:: Text under study ::
The Convention gained 122 country signatures when it opened for signing on 3 December 1997 in Ottawa, Canada. Currently, there are 165 States Parties to the Treaty. Thirty-two countries have not signed the treaty. The states that have not signed the treaty includes a majority of the permanent members of the United Nations Security Council: China, the United States, and Russia. In 2014, the United States declared that it will abide by the terms of the Treaty, except for landmines used on the Korean Peninsula. South Korea, like North Korea, has not signed the treaty, believing the use of landmines to be crucial to the defense of their territory against the other.

==Responses==
===Supportive===
Pope Francis has described the Ottawa Process as an example of where the organisations of "civil society" are "capable of creating effective dynamics that the United Nations cannot".

===Critical===
Criticism from academics, security officials, and diplomats is based on both the political process and the substance. The campaign for what became the Ottawa Treaty was led by a group of powerful non-governmental organizations, and instead of working within existing multilateral frameworks, including the Conference on Disarmament, based at the UN compound in Geneva (the Palais des Nations), an ad hoc framework was created that detoured around existing intergovernmental processes. Critics alleged that this represented a challenge to the sovereignty and responsibility of nation states for the defense of their citizens.

:: Provided records ::
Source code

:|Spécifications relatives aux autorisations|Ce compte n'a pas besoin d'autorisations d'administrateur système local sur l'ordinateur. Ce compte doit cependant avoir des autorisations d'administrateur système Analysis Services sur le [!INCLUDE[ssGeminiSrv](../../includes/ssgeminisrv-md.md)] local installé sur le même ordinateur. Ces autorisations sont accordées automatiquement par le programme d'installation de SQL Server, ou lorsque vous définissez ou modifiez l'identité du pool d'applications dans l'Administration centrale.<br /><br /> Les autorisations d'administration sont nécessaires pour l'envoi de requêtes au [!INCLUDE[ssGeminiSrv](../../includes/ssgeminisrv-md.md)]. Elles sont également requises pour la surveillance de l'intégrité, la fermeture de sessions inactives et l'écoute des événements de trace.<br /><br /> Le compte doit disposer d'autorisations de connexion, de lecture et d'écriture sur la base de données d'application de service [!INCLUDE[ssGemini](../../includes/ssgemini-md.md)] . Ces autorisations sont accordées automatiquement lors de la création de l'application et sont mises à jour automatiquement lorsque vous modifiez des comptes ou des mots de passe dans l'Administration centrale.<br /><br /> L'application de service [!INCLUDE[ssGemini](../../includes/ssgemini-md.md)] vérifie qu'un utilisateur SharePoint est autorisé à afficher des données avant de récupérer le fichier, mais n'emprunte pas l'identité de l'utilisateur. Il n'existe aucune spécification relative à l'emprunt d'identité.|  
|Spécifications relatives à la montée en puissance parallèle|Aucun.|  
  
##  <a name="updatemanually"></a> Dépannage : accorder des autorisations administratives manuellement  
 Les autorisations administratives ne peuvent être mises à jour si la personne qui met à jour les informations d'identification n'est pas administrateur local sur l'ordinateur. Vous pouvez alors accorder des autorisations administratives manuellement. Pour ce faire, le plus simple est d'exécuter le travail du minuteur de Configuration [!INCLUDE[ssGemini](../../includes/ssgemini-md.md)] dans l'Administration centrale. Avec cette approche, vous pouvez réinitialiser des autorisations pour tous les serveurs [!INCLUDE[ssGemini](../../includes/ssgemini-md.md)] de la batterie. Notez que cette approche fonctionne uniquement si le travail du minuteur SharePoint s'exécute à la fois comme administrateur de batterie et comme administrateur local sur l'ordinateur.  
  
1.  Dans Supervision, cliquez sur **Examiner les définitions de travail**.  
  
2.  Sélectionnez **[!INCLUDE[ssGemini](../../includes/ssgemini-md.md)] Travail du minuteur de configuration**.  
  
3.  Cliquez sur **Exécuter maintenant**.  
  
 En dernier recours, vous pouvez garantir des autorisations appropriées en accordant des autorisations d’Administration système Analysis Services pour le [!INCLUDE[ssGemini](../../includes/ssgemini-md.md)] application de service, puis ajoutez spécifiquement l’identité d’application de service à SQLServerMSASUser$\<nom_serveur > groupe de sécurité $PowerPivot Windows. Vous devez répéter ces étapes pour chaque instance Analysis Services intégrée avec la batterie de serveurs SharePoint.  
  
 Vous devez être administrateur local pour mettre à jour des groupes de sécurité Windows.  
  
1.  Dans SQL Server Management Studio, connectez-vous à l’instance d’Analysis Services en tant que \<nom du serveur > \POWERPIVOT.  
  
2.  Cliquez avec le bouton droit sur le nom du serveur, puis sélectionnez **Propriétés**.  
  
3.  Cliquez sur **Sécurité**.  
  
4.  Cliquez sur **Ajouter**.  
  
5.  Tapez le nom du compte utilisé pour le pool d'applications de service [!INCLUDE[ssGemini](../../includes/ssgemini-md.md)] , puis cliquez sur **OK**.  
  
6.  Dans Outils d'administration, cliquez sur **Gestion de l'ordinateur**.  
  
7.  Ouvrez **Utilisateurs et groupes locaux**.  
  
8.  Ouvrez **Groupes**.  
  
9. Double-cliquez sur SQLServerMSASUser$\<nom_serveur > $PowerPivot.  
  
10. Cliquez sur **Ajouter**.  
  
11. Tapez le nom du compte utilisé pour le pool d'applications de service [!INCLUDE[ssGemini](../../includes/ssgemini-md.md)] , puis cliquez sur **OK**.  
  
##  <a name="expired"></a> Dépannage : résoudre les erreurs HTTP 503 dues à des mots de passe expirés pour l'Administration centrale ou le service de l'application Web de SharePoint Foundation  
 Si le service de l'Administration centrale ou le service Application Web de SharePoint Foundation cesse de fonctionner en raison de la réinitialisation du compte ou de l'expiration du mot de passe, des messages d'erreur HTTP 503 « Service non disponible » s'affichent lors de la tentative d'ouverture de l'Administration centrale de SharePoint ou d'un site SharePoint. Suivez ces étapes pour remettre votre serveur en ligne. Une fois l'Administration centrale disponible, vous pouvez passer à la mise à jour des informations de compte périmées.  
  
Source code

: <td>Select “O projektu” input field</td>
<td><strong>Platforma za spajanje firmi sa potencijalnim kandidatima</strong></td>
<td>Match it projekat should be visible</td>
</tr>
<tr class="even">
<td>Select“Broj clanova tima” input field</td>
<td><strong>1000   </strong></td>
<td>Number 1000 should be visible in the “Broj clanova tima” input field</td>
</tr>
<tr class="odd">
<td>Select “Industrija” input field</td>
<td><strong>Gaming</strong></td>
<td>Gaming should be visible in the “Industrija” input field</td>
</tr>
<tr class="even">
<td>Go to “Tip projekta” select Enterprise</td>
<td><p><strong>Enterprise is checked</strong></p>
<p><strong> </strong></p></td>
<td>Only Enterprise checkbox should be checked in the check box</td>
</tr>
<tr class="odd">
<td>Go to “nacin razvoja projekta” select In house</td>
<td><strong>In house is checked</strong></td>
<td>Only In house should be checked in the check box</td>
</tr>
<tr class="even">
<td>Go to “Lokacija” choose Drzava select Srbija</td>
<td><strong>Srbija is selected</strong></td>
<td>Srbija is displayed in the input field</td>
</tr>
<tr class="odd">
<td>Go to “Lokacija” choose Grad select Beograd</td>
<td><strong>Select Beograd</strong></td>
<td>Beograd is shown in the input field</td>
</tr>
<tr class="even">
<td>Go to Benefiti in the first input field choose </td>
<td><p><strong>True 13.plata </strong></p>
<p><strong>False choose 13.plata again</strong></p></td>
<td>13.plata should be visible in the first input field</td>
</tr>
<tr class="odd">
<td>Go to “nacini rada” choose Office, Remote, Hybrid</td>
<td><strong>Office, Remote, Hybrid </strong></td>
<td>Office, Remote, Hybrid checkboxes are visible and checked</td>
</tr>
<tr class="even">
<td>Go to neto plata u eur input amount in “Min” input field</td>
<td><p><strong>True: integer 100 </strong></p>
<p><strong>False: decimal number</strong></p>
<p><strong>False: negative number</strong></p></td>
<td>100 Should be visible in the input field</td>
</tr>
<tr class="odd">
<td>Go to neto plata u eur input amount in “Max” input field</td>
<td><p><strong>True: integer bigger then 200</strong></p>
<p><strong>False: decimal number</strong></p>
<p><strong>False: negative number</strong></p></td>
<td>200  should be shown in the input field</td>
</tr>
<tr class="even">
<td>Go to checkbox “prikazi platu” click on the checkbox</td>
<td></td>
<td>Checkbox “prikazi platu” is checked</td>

:: Activities ::
[1] Name every country that the Ottawa Treaty passage identifies as not having signed the treaty.
[2] Answer these questions from the Ottawa Treaty passage.
(a) On what date and in what city did the Convention open for signing?
(b) Who led the campaign for what became the treaty?
(c) Where is the Conference on Disarmament based?
The records play no part in this exercise.

:: Your written answers ::
[1] China, the United States, Russia, South Korea, North Korea

[2]
(a) 3 December 1997, in Ottawa, Canada.
(b) A group of powerful non-governmental organizations.
(c) At the UN compound in Geneva, the Palais des Nations.